Tatel is most critical of the Supreme Court’s rulings under Chief Justice John G. Roberts Jr. to limit the Environmental Protection Agency’s power to combat climate change and to weaken protections of the landmark Voting Rights Act.

Tatel wrote the D.C. Circuit’s majority opinion in 2012 to uphold a key provision of the voting-rights act. A year later, a divided Supreme Court invalidated that section of the law, which required states and localities with a history of discrimination to get permission from federal officials before changing election laws. Tatel called the decision — one of several that have undercut voting protections in recent years — a “tragedy for civil rights.” It cleared the way for more restrictive measures that disproportionately affect minority voters.

In the EPA case, Roberts wrote the majority opinion to cut back the agency’s ability to reduce carbon output from power plants. The ruling rested on the “major questions” doctrine, which says Congress must speak clearly when authorizing agency action on significant issues. Tatel denigrates such doctrines as invented to produce the court’s preferred outcome, and writes that they have no basis in the Constitution.

“By affording itself a roving mandate to disrupt any regulatory regime that strikes five justices as too ‘major,’ the Court strengthened its own hand at Congress’s expense,” he wrote.

Tatel’s critique is timely as the court is set to decide by the end of June whether to scrap a 40-year-old precedent that has required judges to defer to an agency’s reasonable interpretations of the statutes it administers. That approach, named for the court’s 1984 decision in Chevron U.S.A. v. Natural Resources Defense Council, has fallen out of favor with conservatives concerned that too much power is vested in executive branch bureaucrats without clear authority from Congress.

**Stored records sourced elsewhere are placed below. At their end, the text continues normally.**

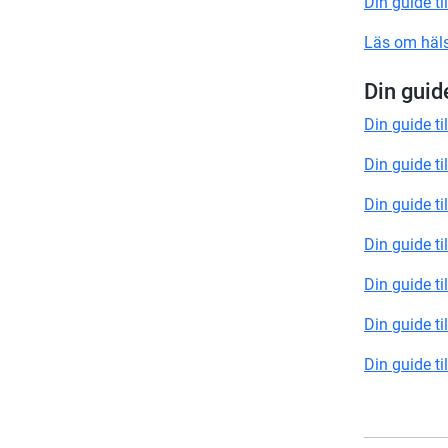
Din guide ti
vård
Läs om häls
Din guide
Din guide ti
Din guide ti
Din guide ti
Din guide ti
Din guide ti
Din guide ti
Din guide ti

The son of a scientist and himself a former high-level official at the Department of Health, Education and Welfare, Tatel takes the opposite view of the government’s civil servants.

He warns that “as the world keeps getting more complex, we need expert agencies more than ever. Anyone concerned with the environment — or with safe medicines, unadulterated food, or cars that drive safely — has very good reason to worry about where this Supreme Court is headed.”